I’m ill, so I’m not going to spend too much time trying to explain myself.
The problem with Pookie’s answer is that it boils down to a Thrasymachan argument that justice is the interest of the stronger. The group or community is simply used instead of a powerful individual. Further, this argument leads to the idea that justice and ethics are all matters of convention, or relative, rather than absolute or based on the nature of man.
Let me qualify: any people will have its own needs as a people, will have its own particular circumstances which require laws and ethics particular to them. But this is not to say that all morality is relative, but that there are certain minor things in which we may differ.
If Pookie’s argument holds, then the interest of the group may conflict with my own interests so completely that it is no longer to my benefit to adhere to the rules; that is, I will dissolve the social contract.
Because pookie’s argument really is about a social contract - one without natural restriction, and one that has no well-defined point of termination or abuse. Rousseau is too complicated to go into right now; but suffice it to say that he understood that for this kind of arrangement to be legitimate, there were a number of conditions that would need to be satisfied first.
And further, the social contract was not a method of determining ethics or morality, but rather of determining law and living together without being shackled and oppressed.
Certainly, morality implies that there is some community; that is, ethical violations occur interpersonally rather than inside oneself, or when they do occur inside oneself, it is with relation to an external object.
But arguing that ethics is dependent upon consent and convention immediately introduces the problem that those born into such a society are incapable of consent, and yet are held to those standards.

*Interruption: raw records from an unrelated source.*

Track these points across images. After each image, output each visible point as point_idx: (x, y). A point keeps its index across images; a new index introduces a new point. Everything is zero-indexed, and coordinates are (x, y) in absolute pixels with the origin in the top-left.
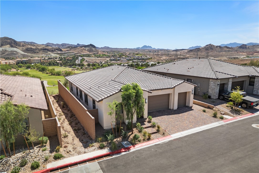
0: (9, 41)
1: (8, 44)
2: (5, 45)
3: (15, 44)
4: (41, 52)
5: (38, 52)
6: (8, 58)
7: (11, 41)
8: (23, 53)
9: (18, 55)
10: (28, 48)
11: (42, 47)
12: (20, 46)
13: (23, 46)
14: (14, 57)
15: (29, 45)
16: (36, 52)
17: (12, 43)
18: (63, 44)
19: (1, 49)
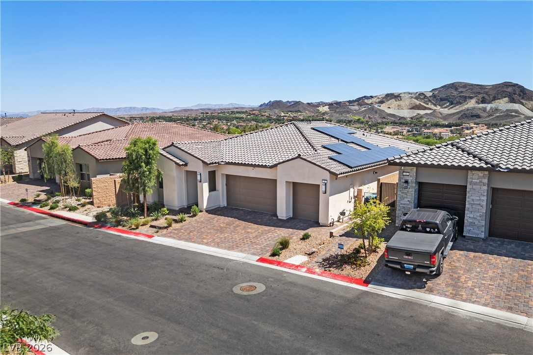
0: (510, 89)
1: (505, 97)
2: (500, 99)
3: (520, 95)
6: (495, 124)
7: (514, 90)
8: (530, 114)
9: (518, 118)
12: (530, 99)
14: (509, 122)
17: (515, 94)
19: (489, 107)
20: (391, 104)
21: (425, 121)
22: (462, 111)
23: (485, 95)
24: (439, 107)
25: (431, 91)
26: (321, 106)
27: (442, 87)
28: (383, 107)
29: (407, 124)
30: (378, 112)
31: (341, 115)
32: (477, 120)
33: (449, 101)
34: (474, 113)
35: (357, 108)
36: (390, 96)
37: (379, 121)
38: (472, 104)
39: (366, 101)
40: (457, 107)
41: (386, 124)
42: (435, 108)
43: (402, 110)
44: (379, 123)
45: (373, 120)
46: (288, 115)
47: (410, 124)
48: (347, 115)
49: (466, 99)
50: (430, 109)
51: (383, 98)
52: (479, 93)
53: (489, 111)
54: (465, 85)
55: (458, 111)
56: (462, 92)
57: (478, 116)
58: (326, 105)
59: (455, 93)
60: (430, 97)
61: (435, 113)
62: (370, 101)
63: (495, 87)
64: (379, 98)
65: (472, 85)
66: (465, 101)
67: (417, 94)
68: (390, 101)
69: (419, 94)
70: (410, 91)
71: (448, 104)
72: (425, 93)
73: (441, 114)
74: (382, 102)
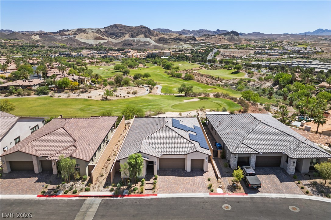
0: (143, 30)
1: (142, 34)
2: (140, 35)
3: (148, 33)
4: (173, 42)
5: (170, 43)
6: (141, 49)
7: (146, 31)
8: (155, 43)
9: (150, 46)
10: (161, 38)
11: (175, 36)
12: (153, 35)
13: (157, 35)
14: (146, 48)
15: (163, 34)
16: (168, 43)
17: (146, 32)
18: (201, 30)
19: (136, 39)
20: (82, 36)
21: (105, 47)
22: (123, 41)
23: (132, 32)
24: (110, 39)
25: (104, 28)
26: (33, 35)
27: (110, 26)
28: (77, 37)
29: (94, 49)
30: (75, 41)
31: (50, 43)
32: (132, 47)
33: (115, 35)
34: (130, 42)
35: (60, 37)
36: (80, 31)
37: (77, 47)
38: (127, 37)
39: (65, 33)
40: (120, 38)
41: (82, 49)
42: (108, 39)
43: (89, 40)
44: (77, 48)
45: (73, 46)
46: (8, 42)
47: (97, 49)
48: (55, 43)
49: (123, 34)
50: (105, 39)
51: (76, 31)
52: (129, 31)
53: (136, 42)
54: (122, 26)
55: (121, 41)
56: (121, 30)
57: (132, 45)
58: (36, 35)
59: (117, 31)
60: (104, 32)
61: (109, 42)
62: (67, 33)
63: (137, 28)
64: (73, 31)
65: (125, 26)
66: (123, 35)
67: (97, 30)
68: (81, 33)
69: (98, 30)
70: (92, 28)
71: (114, 37)
72: (101, 29)
73: (112, 43)
74: (75, 34)
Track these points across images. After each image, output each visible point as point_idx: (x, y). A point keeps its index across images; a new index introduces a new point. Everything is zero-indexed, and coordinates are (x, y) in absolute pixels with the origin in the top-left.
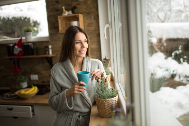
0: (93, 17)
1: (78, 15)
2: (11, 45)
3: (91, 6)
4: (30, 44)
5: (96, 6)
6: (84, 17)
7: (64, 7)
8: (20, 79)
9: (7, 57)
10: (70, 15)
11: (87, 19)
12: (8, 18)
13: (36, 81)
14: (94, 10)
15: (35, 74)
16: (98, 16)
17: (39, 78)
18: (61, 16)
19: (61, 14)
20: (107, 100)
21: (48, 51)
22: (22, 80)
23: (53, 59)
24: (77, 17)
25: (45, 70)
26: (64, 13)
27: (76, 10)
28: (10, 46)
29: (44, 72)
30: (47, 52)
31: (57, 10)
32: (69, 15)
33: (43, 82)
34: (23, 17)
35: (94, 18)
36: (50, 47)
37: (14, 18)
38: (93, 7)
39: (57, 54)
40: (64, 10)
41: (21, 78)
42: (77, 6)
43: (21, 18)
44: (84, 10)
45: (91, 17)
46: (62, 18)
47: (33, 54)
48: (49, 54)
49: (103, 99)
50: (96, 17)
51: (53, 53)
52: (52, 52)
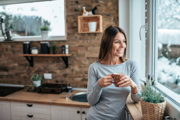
0: (112, 19)
1: (99, 16)
2: (28, 43)
3: (112, 8)
4: (47, 42)
5: (116, 8)
6: (103, 18)
7: (84, 8)
8: (34, 77)
9: (22, 55)
10: (91, 16)
11: (107, 20)
12: (20, 17)
13: (50, 80)
14: (114, 12)
15: (49, 73)
16: (118, 18)
17: (53, 77)
18: (81, 16)
19: (81, 15)
20: (158, 105)
21: (65, 50)
22: (37, 78)
23: (69, 59)
24: (98, 17)
25: (60, 69)
26: (84, 13)
27: (96, 11)
28: (26, 44)
29: (58, 71)
30: (64, 52)
31: (76, 10)
32: (89, 16)
33: (57, 81)
34: (34, 16)
35: (114, 20)
36: (67, 46)
37: (25, 17)
38: (114, 9)
39: (73, 54)
40: (85, 11)
41: (36, 76)
42: (98, 7)
43: (32, 17)
44: (104, 12)
45: (110, 19)
46: (82, 19)
47: (49, 53)
48: (65, 53)
49: (153, 104)
50: (116, 19)
51: (69, 53)
52: (69, 51)
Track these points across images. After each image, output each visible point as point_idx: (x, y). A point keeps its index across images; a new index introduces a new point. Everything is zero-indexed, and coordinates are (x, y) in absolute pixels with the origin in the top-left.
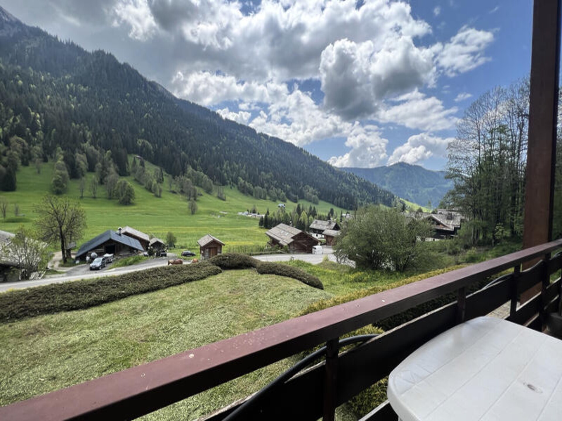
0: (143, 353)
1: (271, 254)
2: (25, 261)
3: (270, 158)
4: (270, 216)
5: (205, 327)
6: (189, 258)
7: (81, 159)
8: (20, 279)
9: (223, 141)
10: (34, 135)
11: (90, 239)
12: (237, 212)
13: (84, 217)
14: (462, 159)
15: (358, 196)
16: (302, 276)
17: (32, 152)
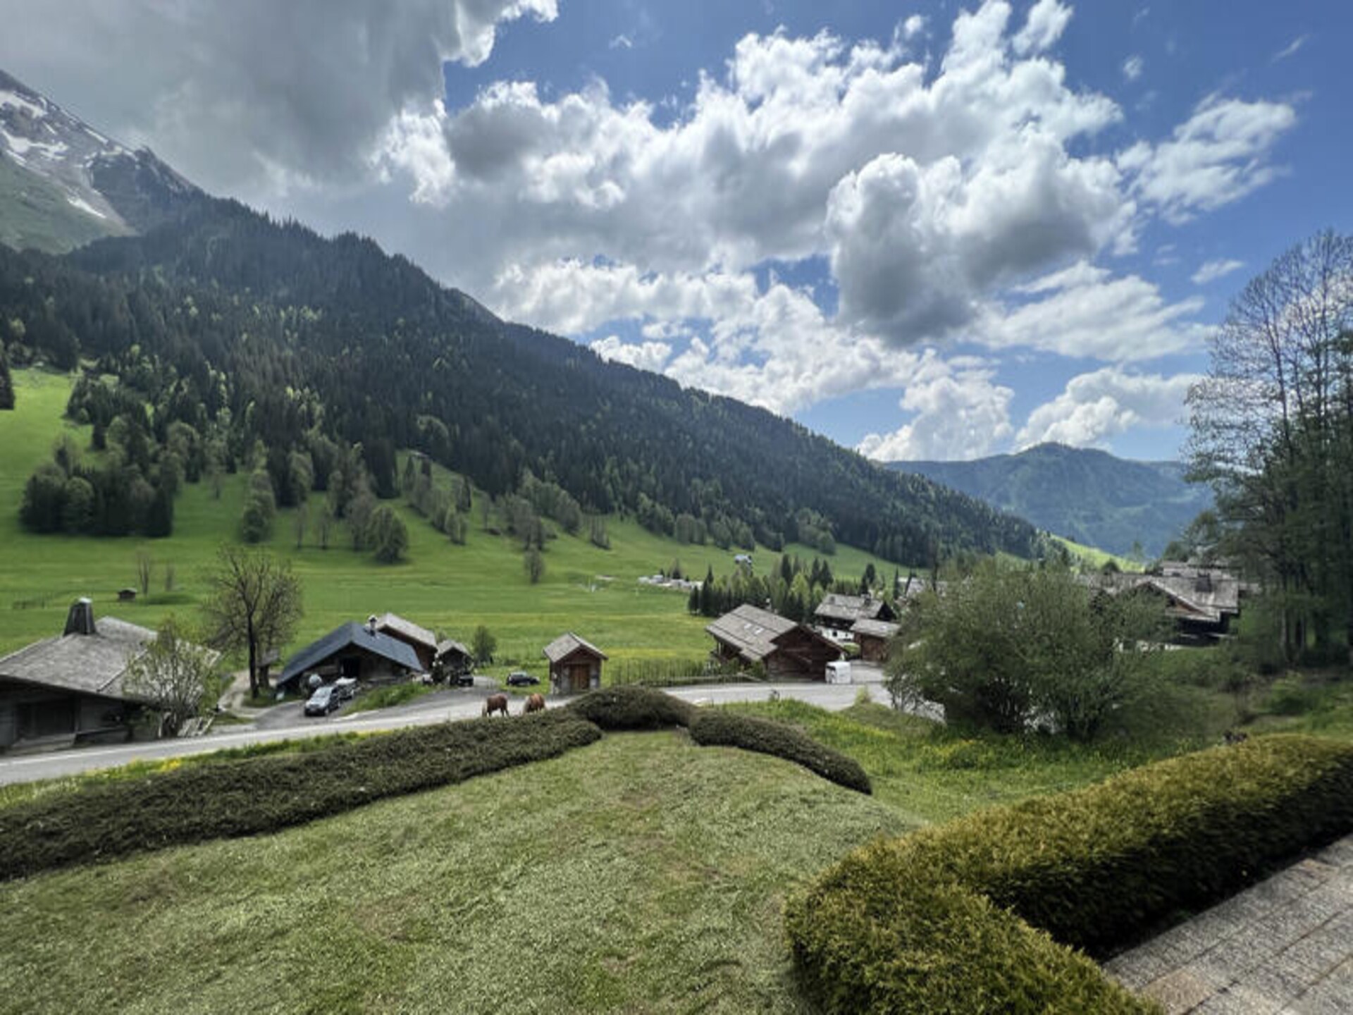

Certain situations preclude any reasonable notion of consent. So we are left with convention.
There is an alternative, however, which is that there is a best way for human beings to live, and that this way is based on what human beings are and how they are made. We needn’t make a religious appeal, but rather only accept that human beings are not so radically different from one another that we cannot be led to common happiness by shared moral principles.
But now I’m coughing up stuff, so that’s the end of my contribution.